Wali Kota Jakarta Selatan Muhammad Anwar, dalam pengarahan pejabat baru di Kantor Wali Kota Jakarta Selatan, Kamis, menegaskan bahwa seluruh jajaran pemerintah tingkat kecamatan dan kelurahan diwajibkan turun langsung ke lapangan untuk memastikan kesiapan wilayah masing-masing.
“Besok, Minggu (9/11), kerja bakti dilakukan di semua wilayah. Para camat dan lurah tolong turun langsung. Kita juga akan memeriksa pohon-pohon yang kondisinya sudah membahayakan, dan segera melakukan pemangkasan,” ujar Anwar.
Mitigasi Risiko Cuaca Ekstrem
Anwar menyampaikan bahwa cuaca ekstrem di wilayah Jakarta Selatan berpotensi menimbulkan hujan lebat, angin kencang, hingga kejadian pohon tumbang.

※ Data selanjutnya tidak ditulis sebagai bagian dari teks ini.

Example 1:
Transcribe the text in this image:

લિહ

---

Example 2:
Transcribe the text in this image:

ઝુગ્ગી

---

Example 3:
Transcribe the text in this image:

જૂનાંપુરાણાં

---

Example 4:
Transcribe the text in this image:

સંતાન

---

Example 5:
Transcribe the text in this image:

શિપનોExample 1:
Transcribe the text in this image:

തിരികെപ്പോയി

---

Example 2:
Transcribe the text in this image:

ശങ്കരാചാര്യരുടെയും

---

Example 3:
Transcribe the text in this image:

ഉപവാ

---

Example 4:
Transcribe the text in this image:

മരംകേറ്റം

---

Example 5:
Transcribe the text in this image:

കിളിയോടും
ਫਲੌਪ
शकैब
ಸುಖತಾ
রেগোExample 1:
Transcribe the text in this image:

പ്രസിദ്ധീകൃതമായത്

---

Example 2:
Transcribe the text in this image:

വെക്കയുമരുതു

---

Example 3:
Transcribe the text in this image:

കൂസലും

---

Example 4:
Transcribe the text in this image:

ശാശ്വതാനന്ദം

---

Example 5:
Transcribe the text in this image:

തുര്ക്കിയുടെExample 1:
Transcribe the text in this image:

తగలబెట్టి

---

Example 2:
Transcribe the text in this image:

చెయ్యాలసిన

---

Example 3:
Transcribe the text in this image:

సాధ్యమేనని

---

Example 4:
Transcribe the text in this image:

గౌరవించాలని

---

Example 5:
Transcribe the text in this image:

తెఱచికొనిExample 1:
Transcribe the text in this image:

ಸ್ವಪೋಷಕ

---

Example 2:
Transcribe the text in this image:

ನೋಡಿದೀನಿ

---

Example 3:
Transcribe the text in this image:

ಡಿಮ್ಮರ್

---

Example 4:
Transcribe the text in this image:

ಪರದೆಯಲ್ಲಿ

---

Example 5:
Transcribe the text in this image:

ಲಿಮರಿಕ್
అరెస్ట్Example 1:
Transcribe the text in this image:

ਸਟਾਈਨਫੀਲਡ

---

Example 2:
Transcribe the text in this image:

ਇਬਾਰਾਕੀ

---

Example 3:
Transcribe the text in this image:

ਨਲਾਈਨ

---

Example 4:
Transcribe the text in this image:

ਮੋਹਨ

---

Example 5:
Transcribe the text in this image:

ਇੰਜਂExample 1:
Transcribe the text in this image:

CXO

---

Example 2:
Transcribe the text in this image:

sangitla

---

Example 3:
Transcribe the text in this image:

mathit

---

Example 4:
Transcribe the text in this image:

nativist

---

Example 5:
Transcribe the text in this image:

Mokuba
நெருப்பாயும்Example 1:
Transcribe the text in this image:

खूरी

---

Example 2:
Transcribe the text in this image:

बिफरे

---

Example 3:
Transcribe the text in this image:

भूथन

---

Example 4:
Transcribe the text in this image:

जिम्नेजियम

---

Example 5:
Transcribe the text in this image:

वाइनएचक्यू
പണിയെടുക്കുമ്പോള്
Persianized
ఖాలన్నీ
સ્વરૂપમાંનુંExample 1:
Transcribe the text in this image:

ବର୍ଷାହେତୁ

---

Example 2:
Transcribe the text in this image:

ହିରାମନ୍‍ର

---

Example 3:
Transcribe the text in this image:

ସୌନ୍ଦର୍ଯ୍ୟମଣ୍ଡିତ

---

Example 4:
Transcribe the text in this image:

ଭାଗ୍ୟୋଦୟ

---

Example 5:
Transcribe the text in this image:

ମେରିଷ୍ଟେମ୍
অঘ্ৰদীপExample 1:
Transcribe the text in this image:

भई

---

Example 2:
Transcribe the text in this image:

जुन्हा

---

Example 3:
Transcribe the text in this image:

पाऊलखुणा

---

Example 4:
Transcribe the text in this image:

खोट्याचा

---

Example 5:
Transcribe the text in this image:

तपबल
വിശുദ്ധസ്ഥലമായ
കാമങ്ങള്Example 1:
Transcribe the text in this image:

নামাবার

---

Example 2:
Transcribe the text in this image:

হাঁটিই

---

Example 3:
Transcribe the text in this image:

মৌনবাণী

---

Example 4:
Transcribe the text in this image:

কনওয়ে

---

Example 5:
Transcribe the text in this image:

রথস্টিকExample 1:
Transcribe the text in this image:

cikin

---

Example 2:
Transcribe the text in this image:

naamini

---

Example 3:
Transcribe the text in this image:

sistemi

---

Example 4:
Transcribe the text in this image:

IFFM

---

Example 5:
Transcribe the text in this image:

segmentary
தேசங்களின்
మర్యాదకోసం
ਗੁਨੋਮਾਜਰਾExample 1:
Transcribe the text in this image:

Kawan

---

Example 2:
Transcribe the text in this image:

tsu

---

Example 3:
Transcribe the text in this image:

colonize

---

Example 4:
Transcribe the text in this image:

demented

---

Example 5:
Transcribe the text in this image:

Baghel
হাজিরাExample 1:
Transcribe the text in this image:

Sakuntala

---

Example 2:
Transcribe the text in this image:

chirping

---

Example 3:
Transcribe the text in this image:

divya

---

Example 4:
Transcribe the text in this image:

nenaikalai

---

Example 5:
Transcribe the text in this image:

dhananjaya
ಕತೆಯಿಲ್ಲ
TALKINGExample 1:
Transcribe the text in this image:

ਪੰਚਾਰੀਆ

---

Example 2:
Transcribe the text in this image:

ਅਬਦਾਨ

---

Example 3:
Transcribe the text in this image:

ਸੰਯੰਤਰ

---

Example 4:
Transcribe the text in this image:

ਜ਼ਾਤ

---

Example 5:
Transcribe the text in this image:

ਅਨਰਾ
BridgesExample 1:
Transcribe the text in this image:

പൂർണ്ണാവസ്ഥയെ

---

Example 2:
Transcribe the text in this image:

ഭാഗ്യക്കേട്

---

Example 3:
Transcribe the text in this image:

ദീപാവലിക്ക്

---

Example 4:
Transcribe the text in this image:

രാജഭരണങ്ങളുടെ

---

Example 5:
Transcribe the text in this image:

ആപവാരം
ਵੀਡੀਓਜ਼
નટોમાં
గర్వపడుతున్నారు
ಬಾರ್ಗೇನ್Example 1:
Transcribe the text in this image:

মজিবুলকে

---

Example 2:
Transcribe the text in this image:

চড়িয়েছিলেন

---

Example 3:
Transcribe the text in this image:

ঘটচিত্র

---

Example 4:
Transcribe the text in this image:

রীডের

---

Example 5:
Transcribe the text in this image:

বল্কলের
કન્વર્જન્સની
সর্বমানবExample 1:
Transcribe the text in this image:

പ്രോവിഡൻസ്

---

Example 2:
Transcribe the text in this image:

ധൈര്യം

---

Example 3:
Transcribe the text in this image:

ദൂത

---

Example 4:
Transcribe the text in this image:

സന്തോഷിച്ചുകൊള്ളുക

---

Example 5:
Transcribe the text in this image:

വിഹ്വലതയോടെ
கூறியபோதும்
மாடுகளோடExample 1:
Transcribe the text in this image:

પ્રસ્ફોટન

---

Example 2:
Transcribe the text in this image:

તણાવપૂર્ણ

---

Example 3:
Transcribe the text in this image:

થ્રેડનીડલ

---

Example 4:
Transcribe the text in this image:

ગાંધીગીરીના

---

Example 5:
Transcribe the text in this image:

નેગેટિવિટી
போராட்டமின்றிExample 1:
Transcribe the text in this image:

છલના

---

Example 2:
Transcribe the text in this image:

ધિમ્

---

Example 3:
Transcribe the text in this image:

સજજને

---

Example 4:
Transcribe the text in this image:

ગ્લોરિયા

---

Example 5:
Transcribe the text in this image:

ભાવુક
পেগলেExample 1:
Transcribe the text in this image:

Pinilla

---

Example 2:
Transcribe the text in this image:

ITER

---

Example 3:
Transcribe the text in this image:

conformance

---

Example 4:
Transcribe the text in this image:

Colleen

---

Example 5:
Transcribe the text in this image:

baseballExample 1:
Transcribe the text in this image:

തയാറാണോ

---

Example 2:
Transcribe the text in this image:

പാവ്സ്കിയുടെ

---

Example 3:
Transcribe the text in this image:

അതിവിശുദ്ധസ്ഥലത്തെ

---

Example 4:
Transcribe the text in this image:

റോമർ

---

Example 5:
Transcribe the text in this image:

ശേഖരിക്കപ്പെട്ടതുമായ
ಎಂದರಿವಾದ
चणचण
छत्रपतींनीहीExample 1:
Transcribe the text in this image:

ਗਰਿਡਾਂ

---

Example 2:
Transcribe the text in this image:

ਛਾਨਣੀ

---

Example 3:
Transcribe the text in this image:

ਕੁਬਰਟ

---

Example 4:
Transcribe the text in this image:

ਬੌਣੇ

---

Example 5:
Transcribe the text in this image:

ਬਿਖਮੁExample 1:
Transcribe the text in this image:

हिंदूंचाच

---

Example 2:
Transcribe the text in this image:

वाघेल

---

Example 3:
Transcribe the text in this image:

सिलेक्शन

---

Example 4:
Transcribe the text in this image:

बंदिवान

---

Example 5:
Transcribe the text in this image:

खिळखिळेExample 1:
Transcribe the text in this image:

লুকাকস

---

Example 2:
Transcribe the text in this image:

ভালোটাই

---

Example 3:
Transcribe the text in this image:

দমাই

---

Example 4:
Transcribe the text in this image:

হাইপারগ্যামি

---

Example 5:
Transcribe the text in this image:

Daerah-daerah dengan kontur tanah labil, ruang hijau yang lebat, serta pemukiman padat menjadi titik yang harus diwaspadai.
“Cuaca ekstrem bisa menimbulkan berbagai gangguan, mulai dari genangan, banjir lokal, hingga pohon tumbang yang dapat membahayakan warga. Ini yang harus kita antisipasi secara dini,” katanya.
Ia meminta seluruh pemangku wilayah agar tidak ragu melakukan tindakan cepat, terutama jika ditemukan pohon besar yang terlihat rapuh, berlubang, atau condong.
“Kalau memang ditemui pohon yang sudah besar tetapi kondisinya keropos, segera koordinasikan dengan Satpol PP atau pihak terkait. Jangan ditunda. Pemangkasan atau penebangan bisa dilakukan demi keselamatan warga,” ujarnya.
Kerja Sama dengan Sudin Pertamanan dan Hutan Kota
Pemkot Jaksel juga bekerja sama dengan Suku Dinas Pertamanan dan Hutan Kota untuk melakukan pendataan menyeluruh terhadap pohon-pohon yang memerlukan perawatan intensif. Pendataan ini mencakup identifikasi pohon rawan tumbang, penilaian tingkat kekuatan batang, serta pemetaan risiko di lokasi-lokasi padat aktivitas masyarakat.
Dari data tersebut, Anwar berharap para camat dan lurah mampu menyusun skala prioritas penanganan, sehingga pohon yang paling berisiko dapat ditangani lebih awal.
“Dengan adanya data itu, camat dan lurah dapat memprioritaskan mana pohon yang harus segera dipangkas atau ditebang. Jangan sampai terjadi insiden yang sebenarnya bisa kita cegah,” ucapnya.
Mendorong Keterlibatan Masyarakat
Selain menggerakkan aparat, Pemkot Jaksel juga mendorong partisipasi warga dalam kegiatan kerja bakti rutin. Anwar menilai edukasi dan gerakan bersama di tingkat RT/RW dapat memperkuat budaya kesiapsiagaan menghadapi bencana musiman.
“Kita ingin masyarakat ikut terlibat. Kerja bakti bukan hanya membersihkan lingkungan, tetapi juga bentuk kepedulian bersama untuk menjaga keselamatan,” katanya.
Ia menambahkan bahwa upaya pengurangan risiko bencana harus dilakukan secara terpadu dan berkelanjutan, mulai dari peningkatan infrastruktur drainase hingga peningkatan kewaspadaan lingkungan.